8.2.3.3 - One Sample Mean z Test (Optional)

A one sample mean \(z\) test is used when the population is known to be normally distributed and when the population standard deviation (\(\sigma\)) is known. This most frequently occurs in the social sciences when standardized measures are used such as IQ, SAT, ACT, or GRE scores, for which the population parameters are known. 

The formula for computing a \(z\) test statistic for one sample mean is identical to that of computing a \(t\) test statistic for one sample mean, except now the population standard deviation is known and can be used in computing the standard error.

z Test Statistic: One Group Mean
\(z=\dfrac{\overline{x}-\mu_0}{\frac{\sigma}{\sqrt{n}}}\)

\(\overline{x}\) = sample mean
\(\mu_{0}\) = hypothesized population mean
\(s\) = sample standard deviation
\(n\) = sample size

The other primary difference between the one sample mean \(t\) test and the one sample mean \(z\) test is the latter uses the standard normal distribution (i.e., \(z\) distribution) in determining the \(p\)-value. Below are the directions for conducting a one sample mean \(z\) test in Minitab Express. 

MinitabExpress  – Performing a One Sample Mean z Test

Research question: Are the IQ scores of students at one college-prep school above the national average?

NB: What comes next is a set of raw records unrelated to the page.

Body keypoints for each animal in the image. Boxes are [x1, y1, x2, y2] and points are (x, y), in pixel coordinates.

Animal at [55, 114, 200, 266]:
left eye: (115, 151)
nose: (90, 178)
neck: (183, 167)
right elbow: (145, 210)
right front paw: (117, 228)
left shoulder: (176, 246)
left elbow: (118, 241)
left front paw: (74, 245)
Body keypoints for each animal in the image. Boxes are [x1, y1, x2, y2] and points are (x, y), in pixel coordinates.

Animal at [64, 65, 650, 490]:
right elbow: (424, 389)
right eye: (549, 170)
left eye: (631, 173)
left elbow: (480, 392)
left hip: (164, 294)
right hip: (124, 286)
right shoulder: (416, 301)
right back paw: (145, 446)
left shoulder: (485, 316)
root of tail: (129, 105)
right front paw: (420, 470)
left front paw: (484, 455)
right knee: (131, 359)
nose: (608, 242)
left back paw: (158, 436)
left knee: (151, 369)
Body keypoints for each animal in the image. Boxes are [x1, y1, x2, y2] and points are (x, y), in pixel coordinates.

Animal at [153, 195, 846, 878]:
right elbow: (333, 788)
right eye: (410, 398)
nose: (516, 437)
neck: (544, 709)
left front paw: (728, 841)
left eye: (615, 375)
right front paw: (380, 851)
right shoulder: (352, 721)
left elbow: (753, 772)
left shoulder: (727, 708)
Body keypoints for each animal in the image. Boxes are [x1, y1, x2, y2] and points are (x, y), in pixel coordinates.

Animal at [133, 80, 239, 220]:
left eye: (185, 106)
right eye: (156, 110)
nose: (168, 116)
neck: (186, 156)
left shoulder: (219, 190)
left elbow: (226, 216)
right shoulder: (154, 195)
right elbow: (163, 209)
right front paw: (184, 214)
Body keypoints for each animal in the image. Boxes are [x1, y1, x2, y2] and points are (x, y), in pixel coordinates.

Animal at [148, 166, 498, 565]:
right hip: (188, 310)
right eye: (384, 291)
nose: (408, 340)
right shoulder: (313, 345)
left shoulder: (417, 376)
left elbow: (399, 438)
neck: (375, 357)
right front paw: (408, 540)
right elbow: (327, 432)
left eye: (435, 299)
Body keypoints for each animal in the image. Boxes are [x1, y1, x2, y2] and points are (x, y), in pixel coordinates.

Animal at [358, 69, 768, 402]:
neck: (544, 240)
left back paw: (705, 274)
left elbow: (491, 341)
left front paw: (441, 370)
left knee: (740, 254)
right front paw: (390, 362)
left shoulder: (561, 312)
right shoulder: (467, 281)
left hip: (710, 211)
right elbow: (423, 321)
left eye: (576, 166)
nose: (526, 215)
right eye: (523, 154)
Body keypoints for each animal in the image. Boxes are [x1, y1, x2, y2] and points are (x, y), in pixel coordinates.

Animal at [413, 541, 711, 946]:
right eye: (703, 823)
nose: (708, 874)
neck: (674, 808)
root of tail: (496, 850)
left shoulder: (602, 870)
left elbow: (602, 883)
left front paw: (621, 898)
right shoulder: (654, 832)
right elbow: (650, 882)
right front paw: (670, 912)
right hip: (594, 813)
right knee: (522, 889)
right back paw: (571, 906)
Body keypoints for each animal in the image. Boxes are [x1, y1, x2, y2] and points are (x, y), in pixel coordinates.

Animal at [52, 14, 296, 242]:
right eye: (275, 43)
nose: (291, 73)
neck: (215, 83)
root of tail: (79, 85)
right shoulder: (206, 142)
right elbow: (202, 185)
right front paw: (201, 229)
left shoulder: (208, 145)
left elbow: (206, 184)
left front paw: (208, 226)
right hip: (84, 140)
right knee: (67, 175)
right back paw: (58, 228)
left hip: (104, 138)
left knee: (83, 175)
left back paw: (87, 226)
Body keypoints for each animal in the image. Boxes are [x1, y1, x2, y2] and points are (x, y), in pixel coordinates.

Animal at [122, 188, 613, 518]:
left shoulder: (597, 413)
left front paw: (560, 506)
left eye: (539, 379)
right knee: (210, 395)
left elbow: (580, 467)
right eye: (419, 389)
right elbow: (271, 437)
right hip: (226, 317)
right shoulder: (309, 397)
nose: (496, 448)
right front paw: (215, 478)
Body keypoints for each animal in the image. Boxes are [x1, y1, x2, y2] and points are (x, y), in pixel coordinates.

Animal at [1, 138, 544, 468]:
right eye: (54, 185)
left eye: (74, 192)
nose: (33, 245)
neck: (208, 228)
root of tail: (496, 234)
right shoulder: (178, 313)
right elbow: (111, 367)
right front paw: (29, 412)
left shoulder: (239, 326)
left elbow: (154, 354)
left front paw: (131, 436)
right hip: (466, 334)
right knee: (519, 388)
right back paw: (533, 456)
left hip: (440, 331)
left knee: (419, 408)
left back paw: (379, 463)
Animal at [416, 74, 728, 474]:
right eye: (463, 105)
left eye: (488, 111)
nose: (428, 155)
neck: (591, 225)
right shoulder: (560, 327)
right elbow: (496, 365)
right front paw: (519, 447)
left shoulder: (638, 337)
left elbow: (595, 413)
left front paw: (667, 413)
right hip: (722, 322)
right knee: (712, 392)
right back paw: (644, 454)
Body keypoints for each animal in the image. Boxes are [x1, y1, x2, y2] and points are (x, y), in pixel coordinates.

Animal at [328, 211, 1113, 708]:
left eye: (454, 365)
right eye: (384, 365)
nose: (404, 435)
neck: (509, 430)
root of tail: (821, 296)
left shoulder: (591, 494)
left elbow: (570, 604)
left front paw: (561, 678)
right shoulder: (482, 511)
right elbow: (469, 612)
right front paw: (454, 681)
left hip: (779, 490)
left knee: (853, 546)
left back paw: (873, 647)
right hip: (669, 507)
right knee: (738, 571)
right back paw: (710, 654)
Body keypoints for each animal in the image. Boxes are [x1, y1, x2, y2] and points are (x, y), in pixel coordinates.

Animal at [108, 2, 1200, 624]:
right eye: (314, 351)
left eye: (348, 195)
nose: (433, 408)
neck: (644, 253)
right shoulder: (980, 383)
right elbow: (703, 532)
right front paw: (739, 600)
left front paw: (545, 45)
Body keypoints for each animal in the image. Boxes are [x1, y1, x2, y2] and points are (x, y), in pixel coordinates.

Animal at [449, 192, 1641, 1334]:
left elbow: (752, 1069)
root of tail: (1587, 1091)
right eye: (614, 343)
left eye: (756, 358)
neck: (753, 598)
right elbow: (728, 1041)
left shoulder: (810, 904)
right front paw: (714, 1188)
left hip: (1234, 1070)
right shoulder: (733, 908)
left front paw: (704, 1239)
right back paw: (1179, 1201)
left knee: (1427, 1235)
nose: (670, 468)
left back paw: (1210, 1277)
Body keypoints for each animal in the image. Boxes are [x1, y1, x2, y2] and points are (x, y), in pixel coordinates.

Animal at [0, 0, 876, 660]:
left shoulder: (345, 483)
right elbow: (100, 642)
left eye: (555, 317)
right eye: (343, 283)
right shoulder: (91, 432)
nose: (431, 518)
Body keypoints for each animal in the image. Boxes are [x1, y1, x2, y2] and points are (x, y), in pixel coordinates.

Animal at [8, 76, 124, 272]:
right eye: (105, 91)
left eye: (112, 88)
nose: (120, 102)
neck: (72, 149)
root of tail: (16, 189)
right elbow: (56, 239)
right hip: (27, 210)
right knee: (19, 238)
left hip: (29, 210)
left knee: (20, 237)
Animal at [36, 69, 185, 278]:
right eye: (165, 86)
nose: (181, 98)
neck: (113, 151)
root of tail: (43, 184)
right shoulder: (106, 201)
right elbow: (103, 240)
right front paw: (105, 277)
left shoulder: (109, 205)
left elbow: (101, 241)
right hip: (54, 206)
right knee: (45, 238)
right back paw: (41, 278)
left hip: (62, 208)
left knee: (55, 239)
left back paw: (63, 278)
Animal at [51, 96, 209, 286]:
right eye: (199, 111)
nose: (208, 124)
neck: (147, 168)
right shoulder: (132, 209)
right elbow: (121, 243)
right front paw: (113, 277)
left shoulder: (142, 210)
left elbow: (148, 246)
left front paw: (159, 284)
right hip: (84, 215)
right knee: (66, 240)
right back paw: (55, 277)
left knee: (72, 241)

Scores on one American IQ test are normed to have a mean of 100 and standard deviation of 15.  In a simple random sample of 25 students at this school the mean was 110. 

To perform a one sample mean test in Minitab Express using summarized data:

  1. Open Minitab Express without data
  2. On a PC: Select STATISTICS > One Sample > z
    On a Mac: Select Statistics > 1-Sample Inference > z
  3. Change Sample data in column to Summarized data
  4. The Sample size is 25
  5. The Sample mean is 110
  6. The Known standard deviation is 15
  7. Check the box Perform a hypothesis test
  8. For the Hypothesized mean enter 100
  9. Click the Options tab
  10.  Change Alternative hypothesis to Mean > hypothesized value 
  11. Use the default Confidence level of 95
  12. Click OK

This should result in the following output:

1-Sample Z
Descriptive Statistics
N Mean SE Mean 95% Lower Bound for \(\mu\)
25 110.000 3.000 105.065

\(\mu\) : mean of Sample
Known standard deviation = 15

Test
Null hypothesis H0: \(\mu_d\) = 100
Alternative hypothesis H1: \(\mu_d\) > 100
Z-Value P-Value
3.33 0.0004
Video Walkthrough

Select your operating system below to see a step-by-step guide for this example.

We could summarize these results using the five step hypothesis testing procedure:

1. Check assumptions and write hypotheses

The population is known to be normally distributed and the population standard deviation is known to be 15. With these two conditions met we can conduct a one sample mean z test

\(H_0: \mu = 100\)
\(H_a: \mu > 100\)

2. Calculate the test statistic

From the Minitab Express output, \(z = 3.33\)

3. Determine the p-value

From the Minitab Express output, \(p = 0.0004\)

4. Make a decision

\(p \le \alpha\), reject the null hypothesis

5. State a "real world" conclusion

There is evidence that the mean IQ score of all students at this school is greater than 100.